Beyond the great water (Lake Huron) so the Indians assured him was still another inland sea, and beyond that a wide sheet of water never seen by Frenchmen, which Champlain figured possibly might be the China Sea. We now know this to have been Green Bay, but the popular idea in that day was that not very far to the westward lay the Chinese Empire, "far Cathay," and Champlain, astute explorer though he was, had no means of judging possible distances and correcting erroneous impressions. His imagination took fire when the savage visitors told him that on the shores of this great bay dwelt a strange people, "Men of the sea," who differed entirely in appearance and custom from the surrounding red men. Champlain, eager to discover what this nation of aliens might be, whether Indian or Mongolian, and unable to go himself chose as his envoy the man of all others fitted for the enterprise—Jean Nicolet.

Nicolet had come to New France in the year 1618, and "forasmuch as his nature and excellent memory inspired good hopes of him he was sent to winter with the Island Algonquins in order to learn their language.
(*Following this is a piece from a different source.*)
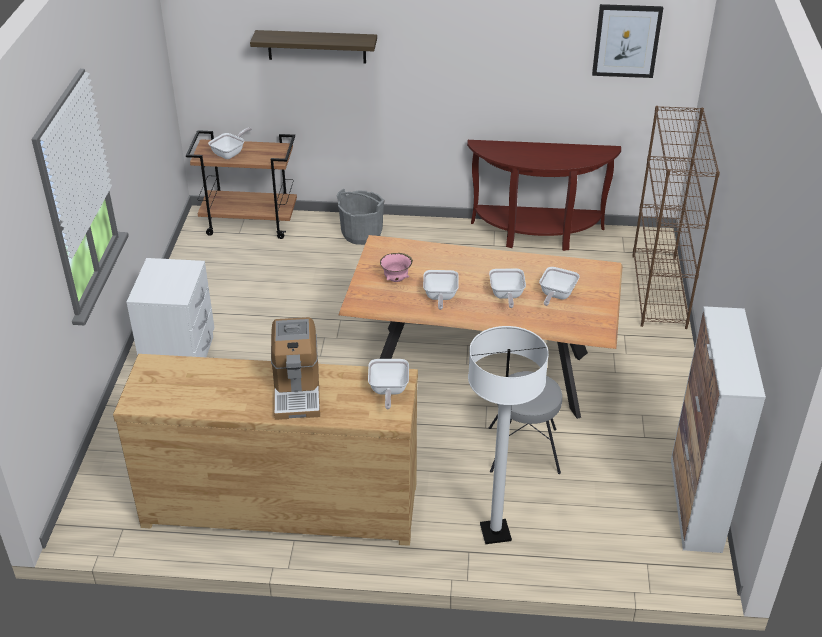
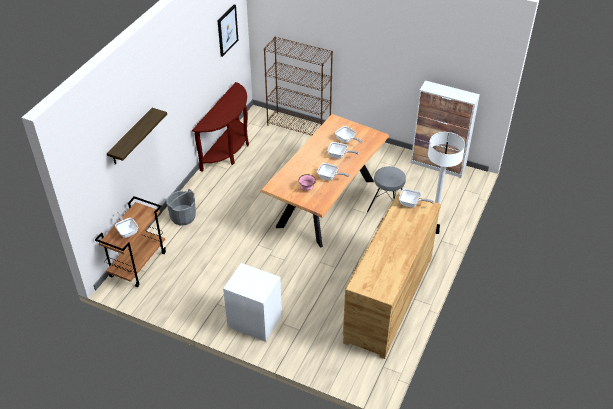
camera: 70 degrees left, 5 degrees up
(297, 390) = (399, 234): coffee machine -> none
He tarried with them two years, and always joined the barbarians in their excursions and journeys."—Jesuit Relations.

It had been Champlain's custom for years to send young men among the Indians for the purpose of learning their language and becoming acquainted with their manners and customs, preparing them in short to act as interpreter or in some other capacity for the One Hundred Associates, at that time the great fur corporation of Canada and the precursor of the Hudson's Bay Company.

Nicolet later spent eight or nine years with the tribes in the vicinity of Lake Nipissing, isolated from civilization, living the wild life of the savage and noting down his observations of Indian life and character. He is said to have been deeply religious and to have suffered while in this exile for the consolations of the church "without which among the savages is great peril for the soul." On Nicolet's return to Quebec he entered the employ of the fur company, and at thirty-six years of age was chosen by Governor Champlain as his envoy to arrange a peace between the Hurons and "People of the sea from whom they are absent about 300 leagues."

The chronicler of this famous voyage of Jean Nicolet's is Father Vimont of the Jesuit order. Each year a circumstantial account of the society's work was sent to its superior in Paris, and among the multiplied items of daily life in Quebec and vicinity must be gleaned the story of the coming of the first white man to Green Bay. On the first of July, 1634, two fleets of canoes left Quebec and paddled up the St. Lawrence—the one to build a fort where today stands the town of Three Rivers, Canada, the other under the direction of Father Brebeuf bo found a Jesuit mission among the Hurons. With the latter party was Jean Nicolet under commission from Champlain to proceed to the Huron villages on Georgian Bay, there to obtain men of that nation to act as his boatmen on the expedition to identify the "Winnepigous" or "men of the salt water." 1

Some time late in July Nicolet and his seven Huron savages embarked. Skirting the northern shore of Georgian Bay they rounded the Manitoulin islands and reaching Sault Sainte Marie ascended the river as far as the rapids; then on to Mackinac island where the blue expanse of Lake Huron (la douce mer) met the clear green waters of its sister, Lake Michigan.